### Exercise details
Every entry in the following listing must be restated word for word, though not its pictures.

-- Stored data follows --

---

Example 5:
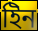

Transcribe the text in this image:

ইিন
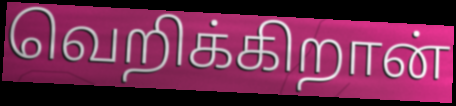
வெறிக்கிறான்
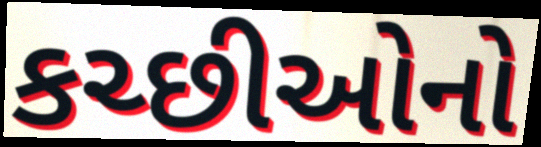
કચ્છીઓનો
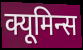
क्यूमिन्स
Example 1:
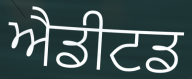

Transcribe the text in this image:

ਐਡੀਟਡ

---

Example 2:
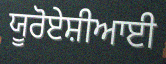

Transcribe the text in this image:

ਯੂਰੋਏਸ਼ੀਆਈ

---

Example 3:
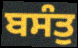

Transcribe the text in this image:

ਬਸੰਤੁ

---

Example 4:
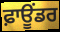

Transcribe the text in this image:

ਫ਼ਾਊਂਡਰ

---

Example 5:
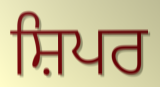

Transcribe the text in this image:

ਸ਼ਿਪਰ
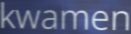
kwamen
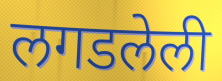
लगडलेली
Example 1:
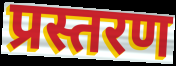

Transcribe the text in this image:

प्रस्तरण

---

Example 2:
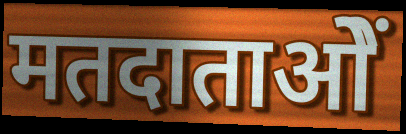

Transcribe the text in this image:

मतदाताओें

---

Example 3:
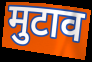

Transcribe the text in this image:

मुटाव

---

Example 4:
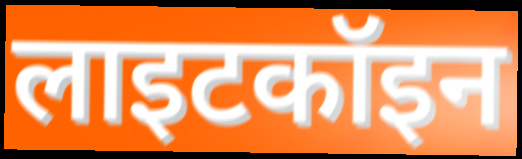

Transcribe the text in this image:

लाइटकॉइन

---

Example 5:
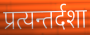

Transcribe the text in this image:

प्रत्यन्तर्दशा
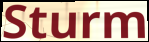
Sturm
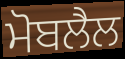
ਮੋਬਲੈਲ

-- Stored data concluded --

### Written answer
---

Example 5:

Transcribe the text in this image:

ইিন
வெறிக்கிறான்
કચ્છીઓનો
क्यूमिन्स
Example 1:

Transcribe the text in this image:

ਐਡੀਟਡ

---

Example 2:

Transcribe the text in this image:

ਯੂਰੋਏਸ਼ੀਆਈ

---

Example 3:

Transcribe the text in this image:

ਬਸੰਤੁ

---

Example 4:

Transcribe the text in this image:

ਫ਼ਾਊਂਡਰ

---

Example 5:

Transcribe the text in this image:

ਸ਼ਿਪਰ
kwamen
लगडलेली
Example 1:

Transcribe the text in this image:

प्रस्तरण

---

Example 2:

Transcribe the text in this image:

मतदाताओें

---

Example 3:

Transcribe the text in this image:

मुटाव

---

Example 4:

Transcribe the text in this image:

लाइटकॉइन

---

Example 5:

Transcribe the text in this image:

प्रत्यन्तर्दशा
Sturm
ਮੋਬਲੈਲ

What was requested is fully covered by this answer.